I often wonder how those in the media can talk about women’s bodies so much, when I can guess that most would not want to undergo the same scrutiny. Yet, this practice seems to be tireless.  To be perfectly honest, though I don’t often watch E! Network, I had hoped that this is something that they had grown past. E! News, I challenge you to find other things to talk about besides women’s bodies. 

Affects of Observing Anti-Fat Behavior

Recently, a group of psychologists at McGill University found that celebrity fat shaming is associated with an increase in women’s implicit negative weight-related attitudes. UK Magazine, Stylist, says the following, “Implicit attitudes are people’s split-second, instinctive reactions as to whether something – such as fatness or weight gain – is inherently good or bad. Explicit attitudes, in contrast, are those beliefs that people consciously and openly endorse. In other words, we might never say out loud that we think bigger bodies are bad. But thanks in part to celebrity fat-shaming in the media, we may also find it hard to internally shake off negative ideas about weight gain.”

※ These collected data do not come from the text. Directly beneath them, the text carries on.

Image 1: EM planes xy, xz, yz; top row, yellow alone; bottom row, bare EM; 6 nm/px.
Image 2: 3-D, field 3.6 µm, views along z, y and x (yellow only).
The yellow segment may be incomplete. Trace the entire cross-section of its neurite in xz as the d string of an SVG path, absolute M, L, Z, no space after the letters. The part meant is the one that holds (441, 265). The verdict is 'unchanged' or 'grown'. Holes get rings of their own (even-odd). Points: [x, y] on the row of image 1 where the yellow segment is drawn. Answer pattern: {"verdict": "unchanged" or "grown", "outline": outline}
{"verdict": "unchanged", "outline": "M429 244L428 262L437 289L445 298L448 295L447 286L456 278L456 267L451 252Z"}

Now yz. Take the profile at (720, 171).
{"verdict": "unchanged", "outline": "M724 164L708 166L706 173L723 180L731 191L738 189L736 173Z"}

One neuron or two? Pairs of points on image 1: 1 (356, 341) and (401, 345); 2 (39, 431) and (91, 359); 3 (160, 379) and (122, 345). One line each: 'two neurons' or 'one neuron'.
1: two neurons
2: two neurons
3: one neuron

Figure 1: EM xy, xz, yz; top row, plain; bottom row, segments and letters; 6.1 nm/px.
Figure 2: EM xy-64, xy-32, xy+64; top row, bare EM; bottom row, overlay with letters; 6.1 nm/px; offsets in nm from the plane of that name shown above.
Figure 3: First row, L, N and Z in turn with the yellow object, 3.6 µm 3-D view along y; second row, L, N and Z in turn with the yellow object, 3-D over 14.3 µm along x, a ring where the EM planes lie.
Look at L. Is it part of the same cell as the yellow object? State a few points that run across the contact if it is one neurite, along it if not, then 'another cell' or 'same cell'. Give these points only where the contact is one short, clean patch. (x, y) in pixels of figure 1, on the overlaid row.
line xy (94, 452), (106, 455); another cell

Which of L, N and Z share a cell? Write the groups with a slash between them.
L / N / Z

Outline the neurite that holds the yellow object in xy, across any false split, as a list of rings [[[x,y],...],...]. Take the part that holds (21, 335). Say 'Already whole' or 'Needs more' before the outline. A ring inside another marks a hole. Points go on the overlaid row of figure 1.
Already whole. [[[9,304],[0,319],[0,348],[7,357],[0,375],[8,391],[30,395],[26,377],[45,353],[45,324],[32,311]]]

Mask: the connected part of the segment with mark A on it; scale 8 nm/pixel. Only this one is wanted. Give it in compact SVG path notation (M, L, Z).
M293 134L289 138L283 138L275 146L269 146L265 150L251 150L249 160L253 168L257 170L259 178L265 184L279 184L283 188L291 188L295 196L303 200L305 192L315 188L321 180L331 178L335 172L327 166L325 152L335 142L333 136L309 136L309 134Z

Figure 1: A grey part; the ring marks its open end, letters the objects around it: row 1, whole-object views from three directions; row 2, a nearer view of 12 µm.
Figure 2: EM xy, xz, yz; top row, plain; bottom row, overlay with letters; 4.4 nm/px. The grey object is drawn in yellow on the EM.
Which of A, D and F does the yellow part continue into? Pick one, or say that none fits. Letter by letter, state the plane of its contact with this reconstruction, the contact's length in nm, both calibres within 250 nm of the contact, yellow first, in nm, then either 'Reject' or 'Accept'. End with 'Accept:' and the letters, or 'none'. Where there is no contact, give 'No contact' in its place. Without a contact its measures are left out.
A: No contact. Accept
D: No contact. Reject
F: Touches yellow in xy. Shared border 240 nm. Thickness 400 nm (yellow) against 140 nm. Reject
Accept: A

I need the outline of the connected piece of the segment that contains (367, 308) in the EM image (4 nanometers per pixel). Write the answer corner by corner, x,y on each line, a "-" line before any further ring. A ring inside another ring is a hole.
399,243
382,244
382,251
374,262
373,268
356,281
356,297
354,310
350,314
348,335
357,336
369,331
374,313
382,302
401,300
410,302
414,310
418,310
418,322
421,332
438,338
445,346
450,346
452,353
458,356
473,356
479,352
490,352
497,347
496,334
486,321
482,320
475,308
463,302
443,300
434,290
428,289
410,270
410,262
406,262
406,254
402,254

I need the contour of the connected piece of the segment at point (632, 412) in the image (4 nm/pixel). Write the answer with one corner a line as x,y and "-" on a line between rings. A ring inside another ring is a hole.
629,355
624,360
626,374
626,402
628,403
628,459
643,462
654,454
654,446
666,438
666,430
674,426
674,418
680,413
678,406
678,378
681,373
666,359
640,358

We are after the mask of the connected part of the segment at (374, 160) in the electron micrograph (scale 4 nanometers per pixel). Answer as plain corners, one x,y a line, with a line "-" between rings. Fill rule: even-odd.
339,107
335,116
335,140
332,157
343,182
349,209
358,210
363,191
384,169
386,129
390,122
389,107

Specifically, researchers found that after witnessing a celebrity fat shaming, women experience a dramatic increase in anti-fat attitudes. Further, the more notorious or critical the fat shaming, the higher the increase. 

I’m going to take you back to some research that I’ve discussed before in my blog. The Girls’ Index, a report from Columbus non-profit Ruling Our Experiences (ROX), found that by ninth grade the percentage of young girls who wish to change their appearance dramatically increases. Simultaneously, the percentage of girls who say they are confident declines sharply. 

Today, women’s bodies are not only criticized and made the topic of conversation by Magazines and TV hosts, but by everyday people through social media. The same anti-fat attitudes are translated through social media as they are through TV and print. ROX found that the more time that young girls spend on social media, they are up to 24% more likelyto want to change their appearance. They don’t think that they’re good enough or beautiful enough. And 27% will delete an Instagram post if they feel like it didn’t get enough likes.

I ask again, why is this still happening today. A common practice in the 40s to the early 60s was listing a women’s weight and physical characteristics in newspapers. This was done even when the information was totally irrelevant to the story. History professor Michelle Moravec says, “The practice of including women’s weight — or any other physical observations — in the news has been a way, consciously or not, of “putting women into their proper place,” by giving more value to their appearances. For men, on the other hand, with the exception of athletes, characteristics like weight or attractiveness weren’t important, “Nobody’s describing like, ‘The male candidate in the gray suit got up to deliver a powerful speech,’” she adds. “That’s how you know it’s a gender dynamic: It sounds absurd when you apply it to men.”

Hell, we learned Condoleezza Rice wore a dress size between a 6 and an 8 before we could actually get into the article that talked about her security expertise in a 2000s New York Times article. What does this teach women about their worth? Why aren’t we applauding Beyoncé for her athletic prowess and commitment to her artistry? Would you want your dress size to be the headline of a story about you and your life’s work? 

I sure don’t, but to get it out of the way. I’m between a size 10 and 12, and if that changes how you feel about anything I just said, thank you for your time but kindly leave my page.